As an end piece to the Ulster Revival stories here is short story on the imagined journey of my father, Tommy McWilliams, to a mission tent at Ballachulish in Scotland.

Tommy hauled his case off the Glasgow train just before noon. The branch line from Oban to Ballachulish would leave in an hour. There was enough time for a cup of tea and a sandwich in the simple station cafe before he boarded the narrow-gauge steam train and settled into an empty carriage, the case taking up a good deal of space. A couple joined him, holiday makers by the cut of their summer clothes. They would get out a few stops along the line.

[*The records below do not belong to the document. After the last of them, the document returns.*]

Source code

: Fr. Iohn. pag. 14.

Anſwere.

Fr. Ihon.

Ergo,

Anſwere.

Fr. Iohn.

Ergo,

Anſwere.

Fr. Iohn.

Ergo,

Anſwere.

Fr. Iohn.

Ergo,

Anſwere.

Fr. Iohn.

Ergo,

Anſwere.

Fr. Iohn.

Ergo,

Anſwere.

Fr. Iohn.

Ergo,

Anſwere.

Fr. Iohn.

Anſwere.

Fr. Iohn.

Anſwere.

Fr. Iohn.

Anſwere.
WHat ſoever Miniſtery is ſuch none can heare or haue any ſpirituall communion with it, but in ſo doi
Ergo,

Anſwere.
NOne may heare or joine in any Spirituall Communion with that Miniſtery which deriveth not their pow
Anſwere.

The prospect of a trip to the remote Highlands near Glencoe had filled him with excitement, but now on the last leg of the journey this was tempered by concerns of leading the mission services for the next fortnight. He had been well prepared and coached, done it all before, but this was far from home on his first trip to Scotland.
The train chugged and swayed its way northwards on the 27-mile journey, the line often hugging the coast, a road squeezed close by. The carriage window framed islands and lochs he didn’t know the names of; water that changed colour in the summer light and passing showers; steep rock cuttings, and the endless trees. The stations and villages were small, a few scattered homesteads in between, with names that were vaguely familiar, Benderloch, Creagan, Duror, Ballachulish; names he repeated in his head in what he took to be a Scottish accent.
When the couple got off, he opened the case and thumbed through his notes, closed it again and looked back to the window.
The landscape became more barren and rugged, the mountains rising to the sky. After the station at Ballachulish Ferry the train swept into Loch Leven and towards the mouth of Glencoe.
Three sharp blasts from the train’s whistle broke through his daydream and there, as the train slowed, was the pegged mission tent in a field between the track and the loch, with its signs “Faith Mission”, “Prayer meetings 7pm”.
Lugging his case down the platform he stopped and through the smoke took in the mountain peaks that dwarfed the large slab faces of the old slate quarry beyond the station. He was thinking of his Glasgow friend and his story of this once thriving quarry village now dwindled to quarter of its size, less than five hundred souls, when he was grabbed by the arm, the suitcase taken from him, and his hand vigorously shaken.
“Guid efternuin. You must be Tommy? A can tell be that case.”